On September 17, 1977, during a University of Wyoming football game, Roncalio announced that he would not seek reelection in 1978 and that he would not run for governor, instead endorsing his former primary opponent Edgar Herschler for that office. In the 1978 election, Republican Dick Cheney, a former White House Chief of Staff, was elected to succeed him, and Roncalio resigned his House seat early on December 30, 1978. After leaving Congress, he returned to Wyoming and remained active in public affairs and Democratic politics. He served as Special Master in Wyoming’s Big Horn adjudication of Indian water rights until 1982, drawing on his long experience in water and environmental issues. In 1980, he endorsed Jim Rogers’s unsuccessful House campaign against Cheney; in 1982, he backed Rodger McDaniel’s unsuccessful U.S. Senate bid; and in 1990 he contributed $1,000 to Pete Maxfield’s unsuccessful House campaign against Craig L. Thomas. His wife later served as co‑chair of Kathy Karpan’s successful 1986 campaign for Wyoming Secretary of State. Roncalio also continued his interest in mineral exploration, prospecting for gold along the Snake River in Teton County in 1980.

In his later years, Roncalio remained a respected elder statesman of the Wyoming Democratic Party and an enduring symbol of its high‑water mark in a largely Republican state.
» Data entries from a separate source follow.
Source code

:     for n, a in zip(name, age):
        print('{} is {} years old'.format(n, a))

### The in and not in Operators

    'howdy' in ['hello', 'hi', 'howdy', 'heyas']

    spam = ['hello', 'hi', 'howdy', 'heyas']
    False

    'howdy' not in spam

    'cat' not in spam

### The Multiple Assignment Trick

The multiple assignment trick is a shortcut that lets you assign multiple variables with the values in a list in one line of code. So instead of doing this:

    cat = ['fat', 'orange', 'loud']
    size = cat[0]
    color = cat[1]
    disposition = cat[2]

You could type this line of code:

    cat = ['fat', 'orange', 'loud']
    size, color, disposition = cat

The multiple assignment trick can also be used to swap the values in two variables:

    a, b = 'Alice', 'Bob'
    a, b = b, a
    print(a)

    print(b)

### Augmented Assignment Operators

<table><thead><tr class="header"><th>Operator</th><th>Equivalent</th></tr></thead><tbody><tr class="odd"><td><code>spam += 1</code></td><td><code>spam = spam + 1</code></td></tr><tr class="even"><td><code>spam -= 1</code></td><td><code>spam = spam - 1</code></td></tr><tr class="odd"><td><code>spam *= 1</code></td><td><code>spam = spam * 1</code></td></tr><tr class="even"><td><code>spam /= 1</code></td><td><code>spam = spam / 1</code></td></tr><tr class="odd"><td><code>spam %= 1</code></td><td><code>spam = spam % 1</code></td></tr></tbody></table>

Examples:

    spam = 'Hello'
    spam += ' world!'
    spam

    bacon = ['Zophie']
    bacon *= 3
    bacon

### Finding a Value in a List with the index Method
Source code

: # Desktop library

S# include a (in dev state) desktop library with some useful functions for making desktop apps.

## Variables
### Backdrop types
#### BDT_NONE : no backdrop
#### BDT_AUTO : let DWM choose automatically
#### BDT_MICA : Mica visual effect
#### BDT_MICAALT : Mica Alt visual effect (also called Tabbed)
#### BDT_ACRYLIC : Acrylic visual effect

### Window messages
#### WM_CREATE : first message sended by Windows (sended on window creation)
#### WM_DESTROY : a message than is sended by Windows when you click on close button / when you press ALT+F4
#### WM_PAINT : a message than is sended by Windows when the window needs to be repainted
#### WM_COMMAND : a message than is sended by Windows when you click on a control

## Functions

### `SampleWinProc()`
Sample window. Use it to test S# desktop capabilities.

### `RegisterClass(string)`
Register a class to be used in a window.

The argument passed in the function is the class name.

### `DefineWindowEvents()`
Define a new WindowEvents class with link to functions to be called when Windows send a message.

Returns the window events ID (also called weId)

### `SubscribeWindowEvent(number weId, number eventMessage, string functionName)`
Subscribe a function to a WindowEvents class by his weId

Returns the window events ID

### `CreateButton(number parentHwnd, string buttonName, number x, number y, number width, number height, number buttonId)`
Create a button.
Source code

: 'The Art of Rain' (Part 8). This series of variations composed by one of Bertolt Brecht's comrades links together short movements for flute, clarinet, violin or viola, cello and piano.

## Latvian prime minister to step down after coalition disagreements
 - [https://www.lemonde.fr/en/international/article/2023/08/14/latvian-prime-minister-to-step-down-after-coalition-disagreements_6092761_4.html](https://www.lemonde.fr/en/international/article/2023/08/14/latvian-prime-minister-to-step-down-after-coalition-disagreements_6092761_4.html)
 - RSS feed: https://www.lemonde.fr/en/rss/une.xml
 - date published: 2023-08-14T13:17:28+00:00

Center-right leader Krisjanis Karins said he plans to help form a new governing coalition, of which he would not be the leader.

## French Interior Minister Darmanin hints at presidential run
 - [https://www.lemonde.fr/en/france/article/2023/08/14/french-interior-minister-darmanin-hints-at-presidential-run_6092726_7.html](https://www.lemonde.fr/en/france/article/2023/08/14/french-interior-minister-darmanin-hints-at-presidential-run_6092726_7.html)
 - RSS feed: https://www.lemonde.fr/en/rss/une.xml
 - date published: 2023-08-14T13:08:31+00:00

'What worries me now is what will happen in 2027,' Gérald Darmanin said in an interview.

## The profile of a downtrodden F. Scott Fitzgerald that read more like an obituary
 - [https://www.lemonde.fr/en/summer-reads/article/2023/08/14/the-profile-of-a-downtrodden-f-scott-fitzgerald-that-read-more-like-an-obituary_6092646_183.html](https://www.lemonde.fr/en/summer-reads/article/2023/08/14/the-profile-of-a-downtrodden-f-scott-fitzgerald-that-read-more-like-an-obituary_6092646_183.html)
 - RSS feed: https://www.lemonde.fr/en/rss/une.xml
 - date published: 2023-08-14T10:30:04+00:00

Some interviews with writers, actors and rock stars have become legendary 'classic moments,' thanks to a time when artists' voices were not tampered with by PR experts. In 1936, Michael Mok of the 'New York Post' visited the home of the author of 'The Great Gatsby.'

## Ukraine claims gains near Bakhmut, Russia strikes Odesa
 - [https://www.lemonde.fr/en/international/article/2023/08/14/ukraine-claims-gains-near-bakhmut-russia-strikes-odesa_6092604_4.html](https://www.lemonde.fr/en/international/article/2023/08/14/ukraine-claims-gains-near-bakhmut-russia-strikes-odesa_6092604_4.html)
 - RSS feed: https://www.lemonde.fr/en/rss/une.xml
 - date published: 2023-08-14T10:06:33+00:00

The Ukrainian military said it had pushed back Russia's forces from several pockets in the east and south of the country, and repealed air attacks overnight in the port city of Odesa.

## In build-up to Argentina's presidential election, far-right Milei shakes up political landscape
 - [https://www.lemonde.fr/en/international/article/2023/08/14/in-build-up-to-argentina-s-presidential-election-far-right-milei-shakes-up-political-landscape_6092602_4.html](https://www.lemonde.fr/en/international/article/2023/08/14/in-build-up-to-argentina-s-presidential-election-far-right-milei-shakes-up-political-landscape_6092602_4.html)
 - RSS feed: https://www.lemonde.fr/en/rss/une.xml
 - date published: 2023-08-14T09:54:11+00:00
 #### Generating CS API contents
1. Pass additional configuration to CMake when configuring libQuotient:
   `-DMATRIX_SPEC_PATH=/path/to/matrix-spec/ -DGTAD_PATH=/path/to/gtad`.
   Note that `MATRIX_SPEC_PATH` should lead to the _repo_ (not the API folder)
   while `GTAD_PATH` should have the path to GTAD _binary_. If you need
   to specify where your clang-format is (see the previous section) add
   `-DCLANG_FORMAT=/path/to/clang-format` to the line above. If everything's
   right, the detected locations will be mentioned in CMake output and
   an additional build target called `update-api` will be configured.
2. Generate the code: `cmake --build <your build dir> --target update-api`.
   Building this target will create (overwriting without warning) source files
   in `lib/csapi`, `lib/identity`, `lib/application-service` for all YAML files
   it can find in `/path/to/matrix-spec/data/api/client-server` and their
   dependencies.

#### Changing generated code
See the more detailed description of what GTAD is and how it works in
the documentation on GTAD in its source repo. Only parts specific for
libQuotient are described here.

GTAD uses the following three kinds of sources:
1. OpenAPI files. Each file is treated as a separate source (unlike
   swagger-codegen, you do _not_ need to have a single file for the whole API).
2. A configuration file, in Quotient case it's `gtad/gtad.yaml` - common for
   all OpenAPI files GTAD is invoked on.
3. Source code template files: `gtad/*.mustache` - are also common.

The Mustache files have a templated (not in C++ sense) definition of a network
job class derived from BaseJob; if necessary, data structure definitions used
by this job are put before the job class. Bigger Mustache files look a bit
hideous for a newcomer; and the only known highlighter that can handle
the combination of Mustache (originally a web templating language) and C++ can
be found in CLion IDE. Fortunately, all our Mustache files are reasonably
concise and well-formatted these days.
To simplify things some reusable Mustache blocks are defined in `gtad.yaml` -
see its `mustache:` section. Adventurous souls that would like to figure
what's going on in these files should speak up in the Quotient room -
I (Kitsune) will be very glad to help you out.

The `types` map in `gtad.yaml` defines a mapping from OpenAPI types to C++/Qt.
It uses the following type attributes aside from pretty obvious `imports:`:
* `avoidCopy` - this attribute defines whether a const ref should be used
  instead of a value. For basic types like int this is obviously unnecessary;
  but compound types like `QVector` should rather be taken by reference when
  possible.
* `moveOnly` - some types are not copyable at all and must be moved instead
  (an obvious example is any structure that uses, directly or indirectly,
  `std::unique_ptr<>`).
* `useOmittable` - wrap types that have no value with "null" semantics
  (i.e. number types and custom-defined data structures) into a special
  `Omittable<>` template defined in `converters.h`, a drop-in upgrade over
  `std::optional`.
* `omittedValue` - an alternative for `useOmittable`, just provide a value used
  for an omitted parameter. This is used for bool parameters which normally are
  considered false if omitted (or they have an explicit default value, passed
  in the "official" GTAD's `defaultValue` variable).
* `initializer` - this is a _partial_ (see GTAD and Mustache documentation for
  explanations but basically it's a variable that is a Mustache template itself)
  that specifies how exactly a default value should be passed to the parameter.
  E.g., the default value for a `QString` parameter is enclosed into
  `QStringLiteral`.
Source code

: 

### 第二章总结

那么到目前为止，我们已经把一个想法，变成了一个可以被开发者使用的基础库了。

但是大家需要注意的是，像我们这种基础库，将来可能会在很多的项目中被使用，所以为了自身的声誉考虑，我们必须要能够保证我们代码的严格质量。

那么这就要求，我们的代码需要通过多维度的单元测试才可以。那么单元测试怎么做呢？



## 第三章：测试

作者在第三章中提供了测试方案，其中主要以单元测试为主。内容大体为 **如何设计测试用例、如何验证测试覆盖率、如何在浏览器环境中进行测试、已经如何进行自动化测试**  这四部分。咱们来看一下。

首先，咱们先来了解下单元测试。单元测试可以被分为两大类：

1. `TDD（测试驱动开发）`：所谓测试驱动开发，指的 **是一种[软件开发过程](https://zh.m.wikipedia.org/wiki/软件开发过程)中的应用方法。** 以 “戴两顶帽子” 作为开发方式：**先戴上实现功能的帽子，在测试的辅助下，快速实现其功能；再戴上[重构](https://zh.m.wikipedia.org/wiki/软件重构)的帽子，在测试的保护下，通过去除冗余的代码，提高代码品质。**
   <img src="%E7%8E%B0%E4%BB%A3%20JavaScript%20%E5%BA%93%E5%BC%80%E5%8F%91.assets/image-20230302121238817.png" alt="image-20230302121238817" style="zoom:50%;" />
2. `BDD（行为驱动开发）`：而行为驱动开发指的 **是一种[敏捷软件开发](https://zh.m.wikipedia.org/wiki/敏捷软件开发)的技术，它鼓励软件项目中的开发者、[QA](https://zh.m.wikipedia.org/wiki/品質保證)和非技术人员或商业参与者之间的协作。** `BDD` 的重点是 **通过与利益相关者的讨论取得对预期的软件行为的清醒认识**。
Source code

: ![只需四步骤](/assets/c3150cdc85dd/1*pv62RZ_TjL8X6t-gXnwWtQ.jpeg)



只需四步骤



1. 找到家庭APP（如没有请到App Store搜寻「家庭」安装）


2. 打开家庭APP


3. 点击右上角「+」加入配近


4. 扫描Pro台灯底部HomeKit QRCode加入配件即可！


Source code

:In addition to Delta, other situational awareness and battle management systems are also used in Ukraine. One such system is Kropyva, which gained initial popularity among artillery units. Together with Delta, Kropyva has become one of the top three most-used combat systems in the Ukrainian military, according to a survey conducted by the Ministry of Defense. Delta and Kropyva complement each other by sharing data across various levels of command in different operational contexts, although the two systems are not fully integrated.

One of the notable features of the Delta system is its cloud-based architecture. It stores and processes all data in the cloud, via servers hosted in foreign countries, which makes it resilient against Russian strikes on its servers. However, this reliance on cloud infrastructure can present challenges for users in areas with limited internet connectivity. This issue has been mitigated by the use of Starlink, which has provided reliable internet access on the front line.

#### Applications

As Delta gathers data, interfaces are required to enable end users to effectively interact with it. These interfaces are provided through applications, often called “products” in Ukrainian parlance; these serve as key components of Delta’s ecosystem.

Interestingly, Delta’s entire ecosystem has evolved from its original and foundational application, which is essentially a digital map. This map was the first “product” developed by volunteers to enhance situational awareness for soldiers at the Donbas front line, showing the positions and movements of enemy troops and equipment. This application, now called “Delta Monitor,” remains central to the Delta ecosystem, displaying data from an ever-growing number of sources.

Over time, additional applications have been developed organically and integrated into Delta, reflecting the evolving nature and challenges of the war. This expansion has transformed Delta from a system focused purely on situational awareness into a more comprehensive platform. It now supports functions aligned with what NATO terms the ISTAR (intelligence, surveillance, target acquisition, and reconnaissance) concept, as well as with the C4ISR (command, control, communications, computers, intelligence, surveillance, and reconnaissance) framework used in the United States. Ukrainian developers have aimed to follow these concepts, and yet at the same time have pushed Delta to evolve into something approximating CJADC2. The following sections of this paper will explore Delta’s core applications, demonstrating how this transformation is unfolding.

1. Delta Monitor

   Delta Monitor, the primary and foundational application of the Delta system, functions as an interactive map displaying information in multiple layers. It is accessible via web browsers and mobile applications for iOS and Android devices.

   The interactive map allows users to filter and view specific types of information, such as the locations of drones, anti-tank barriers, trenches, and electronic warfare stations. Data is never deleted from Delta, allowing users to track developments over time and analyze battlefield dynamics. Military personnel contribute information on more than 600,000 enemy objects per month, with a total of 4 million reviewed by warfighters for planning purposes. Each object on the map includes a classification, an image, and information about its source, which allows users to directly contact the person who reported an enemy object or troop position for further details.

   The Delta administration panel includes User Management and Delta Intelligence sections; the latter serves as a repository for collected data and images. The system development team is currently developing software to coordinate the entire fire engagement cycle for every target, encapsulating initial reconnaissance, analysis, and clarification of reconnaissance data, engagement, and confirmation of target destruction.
He continued to support environmental causes and Democratic candidates and maintained his ties to Rock Springs and Cheyenne. In 2002, the United States Post Office in Rock Springs, Wyoming, was named in his honor, recognizing his decades of public service. Teno Roncalio died of congestive heart failure on March 30, 2003, at the Life Care Center in Cheyenne, Wyoming, and was buried in Mount Olivet Cemetery. His funeral was attended by numerous Wyoming political figures, including Governor Dave Freudenthal, former Governor Mike Sullivan, Senator Craig L. Thomas, State Chief Justice William U. Hill, former Secretary of State Kathy Karpan, and others, and a letter from Senator Edward M. Kennedy was read at the service. His career, spanning military service in World War II, leadership in the Wyoming Democratic Party, and five terms in the U.S. House of Representatives, left a lasting imprint on Wyoming’s political history and on national debates over environmental policy, civil rights, and the Vietnam War.